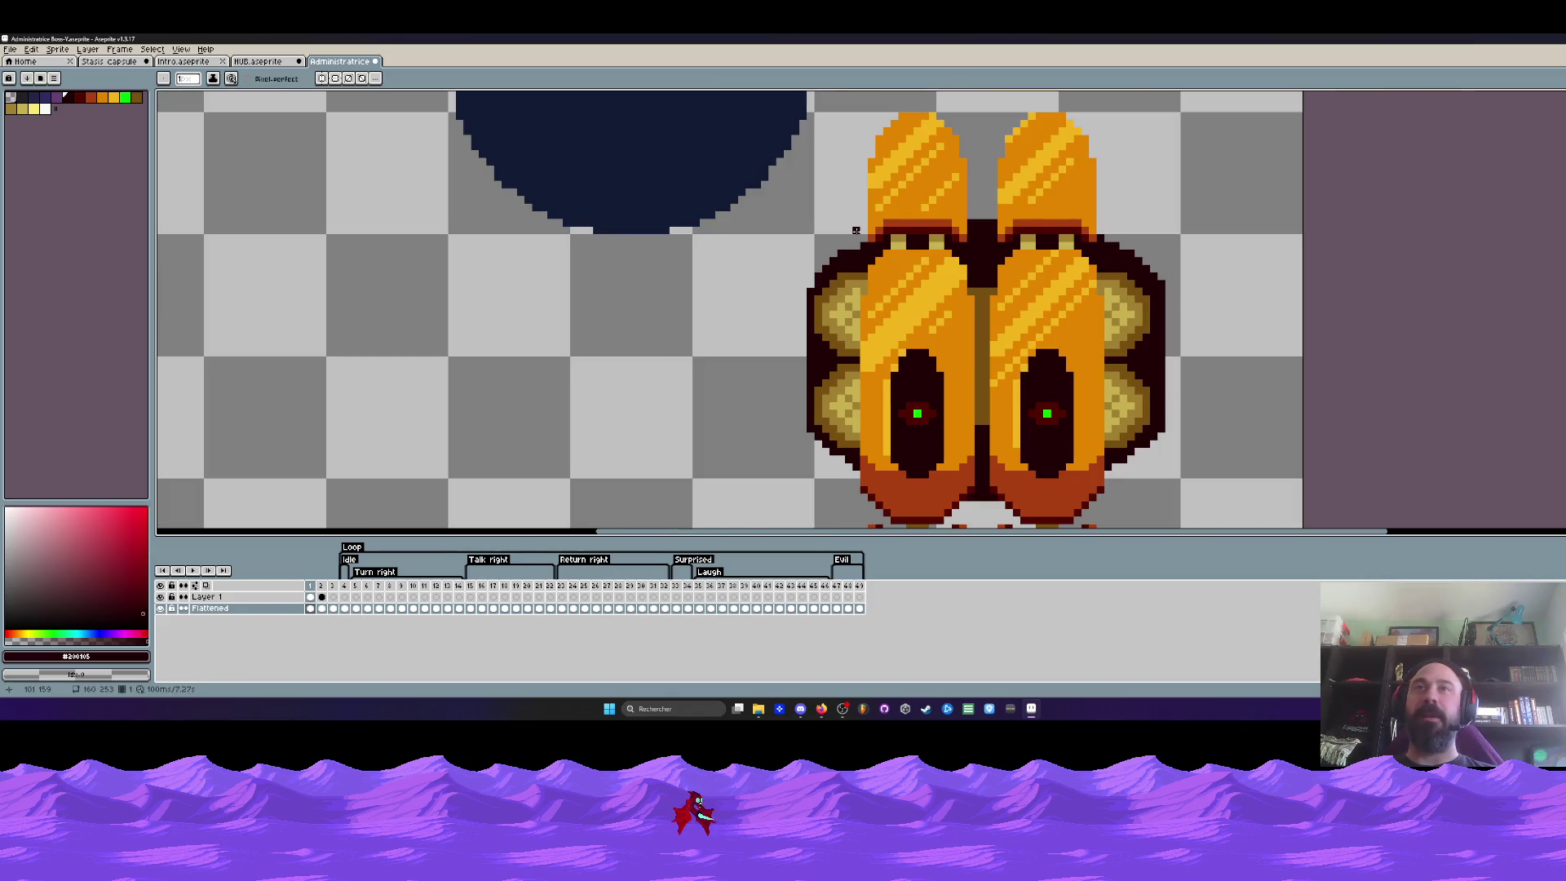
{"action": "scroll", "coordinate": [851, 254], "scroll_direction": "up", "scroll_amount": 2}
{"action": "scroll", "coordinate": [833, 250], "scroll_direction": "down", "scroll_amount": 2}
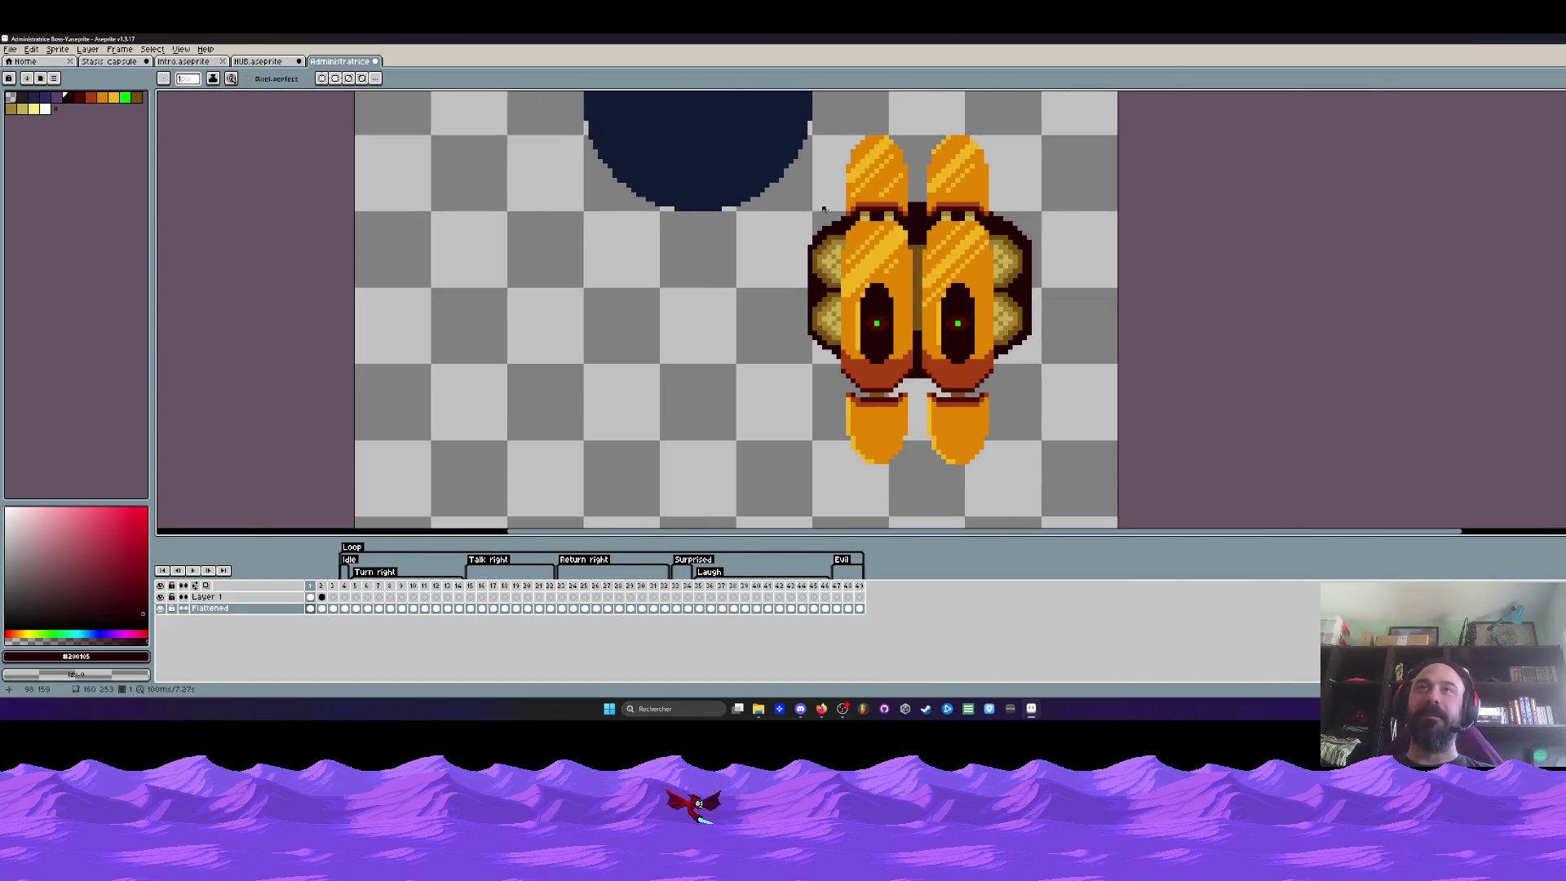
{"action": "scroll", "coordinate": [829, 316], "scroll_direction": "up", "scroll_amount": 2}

----------------

* [Exercise aim] The expected output is every line of the data, unchanged, with the pictures skipped.

* [Task solution]
{"action": "scroll", "coordinate": [851, 254], "scroll_direction": "up", "scroll_amount": 2}
{"action": "scroll", "coordinate": [833, 250], "scroll_direction": "down", "scroll_amount": 2}
{"action": "scroll", "coordinate": [829, 316], "scroll_direction": "up", "scroll_amount": 2}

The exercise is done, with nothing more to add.